Le fonds souverain norvégien a exclu Bolloré de ses investissements
Il ne fermera pas les yeux. Le fonds souverain de la Norvège, le plus important au monde avec 2.200 milliards d’euros, a exclu de son portefeuille d’investissement les entreprises liées au milliardaire Vincent Bolloré, invoquant des « violations des droits de l’homme ». Cette décision est lourde de conséquences. Le total des participations du fonds souverain dans le Groupe Bolloré représentait 90 millions de dollars en 2024, qui sont désormais réduites à néant. Ce désengagement massif fait suite à de multiples rapports d’abus sexuels commis dans des plantations de caoutchouc de la société Socfin, codétenues par le Groupe Bolloré en Afrique.
Le fonds souverain norvégien a indiqué dans son rapport publié le 26 février dernier, que son conseil avait entamé en 2024 un dialogue actionnarial avec le groupe Bolloré sur la « gestion des risques liés aux droits humains, à la violence sexuelle, au harcèlement et aux violations des droits du travail » chez Socfin. Après examen de la situation et sur la base de la recommandation de son conseil d’éthique, le conseil du fonds souverain norvégien a décidé d’exclure les sociétés détenues par Bolloré l’an passé, indique son rapport.
La rançon de l’inaction
En avril dernier, Bloomberg News avait publié une enquête basée sur des témoignages directs de harcèlement sexuel et de violence à l’encontre de plusieurs femmes travaillant dans les plantations de Socfin au Libéria et au Ghana. Des audits ont documenté des allégations similaires, y compris des cas de viol, sur les propriétés de l’entreprise en Sierra Leone et au Cameroun. Les récits des femmes victimes de ces exactions sont rapportés sur le site web de plusieurs organisations non gouvernementales, qui ont dénoncé les faits.
Selon Bloomberg, plus de 30 organisations à but non lucratif et groupes communautaires défendant les intérêts des personnes vivant à proximité des plantations de Socfin ont salué la décision du fonds souverain norvégien d’exclure le groupe Bolloré de ses investissements. Pour ces ONG, l’incapacité des dirigeants à protéger les femmes employées sur leurs plantations est intolérable. « Depuis trop longtemps, le groupe Bolloré affirme qu’il n’est pas responsable des abus auxquels nous faisons face autour des plantations de Socfin, et en conséquence, les abus ont continué.

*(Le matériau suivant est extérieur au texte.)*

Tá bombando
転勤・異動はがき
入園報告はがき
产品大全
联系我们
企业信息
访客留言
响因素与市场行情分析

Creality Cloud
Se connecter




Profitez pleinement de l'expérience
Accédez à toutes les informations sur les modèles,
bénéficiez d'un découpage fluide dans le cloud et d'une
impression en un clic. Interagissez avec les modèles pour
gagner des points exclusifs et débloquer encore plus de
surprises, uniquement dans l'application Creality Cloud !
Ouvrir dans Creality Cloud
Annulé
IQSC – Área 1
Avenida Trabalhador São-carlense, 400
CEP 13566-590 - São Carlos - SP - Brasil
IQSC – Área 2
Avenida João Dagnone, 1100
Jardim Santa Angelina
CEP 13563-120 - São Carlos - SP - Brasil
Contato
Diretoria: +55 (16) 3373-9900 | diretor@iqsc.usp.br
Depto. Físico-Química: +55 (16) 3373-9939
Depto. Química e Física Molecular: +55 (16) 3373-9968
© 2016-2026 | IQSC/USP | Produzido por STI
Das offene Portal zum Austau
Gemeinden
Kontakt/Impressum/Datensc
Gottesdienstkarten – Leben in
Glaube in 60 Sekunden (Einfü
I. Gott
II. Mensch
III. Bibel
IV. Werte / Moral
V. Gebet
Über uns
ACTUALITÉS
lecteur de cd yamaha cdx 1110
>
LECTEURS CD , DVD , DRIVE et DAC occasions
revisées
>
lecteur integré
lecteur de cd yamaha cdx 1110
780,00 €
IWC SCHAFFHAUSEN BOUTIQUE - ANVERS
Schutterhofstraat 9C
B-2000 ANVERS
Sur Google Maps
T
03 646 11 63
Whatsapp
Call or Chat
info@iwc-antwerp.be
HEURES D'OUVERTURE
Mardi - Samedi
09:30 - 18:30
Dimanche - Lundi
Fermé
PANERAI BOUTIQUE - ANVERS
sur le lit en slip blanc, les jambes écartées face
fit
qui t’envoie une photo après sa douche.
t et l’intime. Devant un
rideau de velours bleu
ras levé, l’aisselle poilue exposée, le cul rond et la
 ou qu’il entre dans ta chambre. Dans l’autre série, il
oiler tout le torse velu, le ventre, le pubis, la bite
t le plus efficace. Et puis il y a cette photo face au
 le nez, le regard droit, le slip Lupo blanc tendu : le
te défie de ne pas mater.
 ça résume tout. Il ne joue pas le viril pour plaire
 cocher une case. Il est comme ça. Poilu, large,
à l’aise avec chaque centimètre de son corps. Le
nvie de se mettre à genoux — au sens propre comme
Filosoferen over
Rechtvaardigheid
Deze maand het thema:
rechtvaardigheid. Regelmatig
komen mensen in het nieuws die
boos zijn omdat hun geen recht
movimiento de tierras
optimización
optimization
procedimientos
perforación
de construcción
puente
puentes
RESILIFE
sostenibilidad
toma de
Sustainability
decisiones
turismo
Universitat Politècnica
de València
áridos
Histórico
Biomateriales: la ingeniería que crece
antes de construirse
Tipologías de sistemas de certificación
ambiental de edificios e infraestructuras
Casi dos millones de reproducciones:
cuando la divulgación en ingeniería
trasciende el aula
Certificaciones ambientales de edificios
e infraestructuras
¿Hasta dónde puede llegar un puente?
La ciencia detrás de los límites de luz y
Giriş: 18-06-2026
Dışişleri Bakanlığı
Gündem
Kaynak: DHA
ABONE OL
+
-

Il est grand temps que les investisseurs prennent des mesures contre Socfin et Bolloré. », a déclaré Félicité Ngo Bissou de l’Association des Femmes Riveraines de Socapalm Edéa au Cameroun.
Héritage colonial
Vincent Bolloré et sa famille sont les actionnaires majoritaires de Bolloré SE et de sa principale filiale, Compagnie de l’Odet SE, toutes deux ajoutées à la liste d’exclusion du fonds souverain norvégien le 26 février. Ils codétiennent Socfin Group, un archipel de plantations de caoutchouc et d’huile de palme réparties dans 10 pays d’Afrique et d’Asie du Sud-Est. L’autre actionnaire de Socfin est l’homme d’affaires belge Hubert Fabri. Cité dans plusieurs affaires judiciaires, il est surnommé « le roi du caoutchouc ».
En réponse à Bloomberg, le porte-parole de Socfin, a déclaré que la société « prend très au sérieux les allégations relatives aux droits humains et a renforcé ces dernières années son cadre de gestion responsable et de droits humains, y compris les mécanismes de recours et les mesures relatives à la politique ou à la prévention de la violence et du harcèlement fondés sur le genre ». Des déclarations qui n’ont pas convaincu le fonds souverain norvégien, connu pour son intransigeance sur ces questions d'éthique.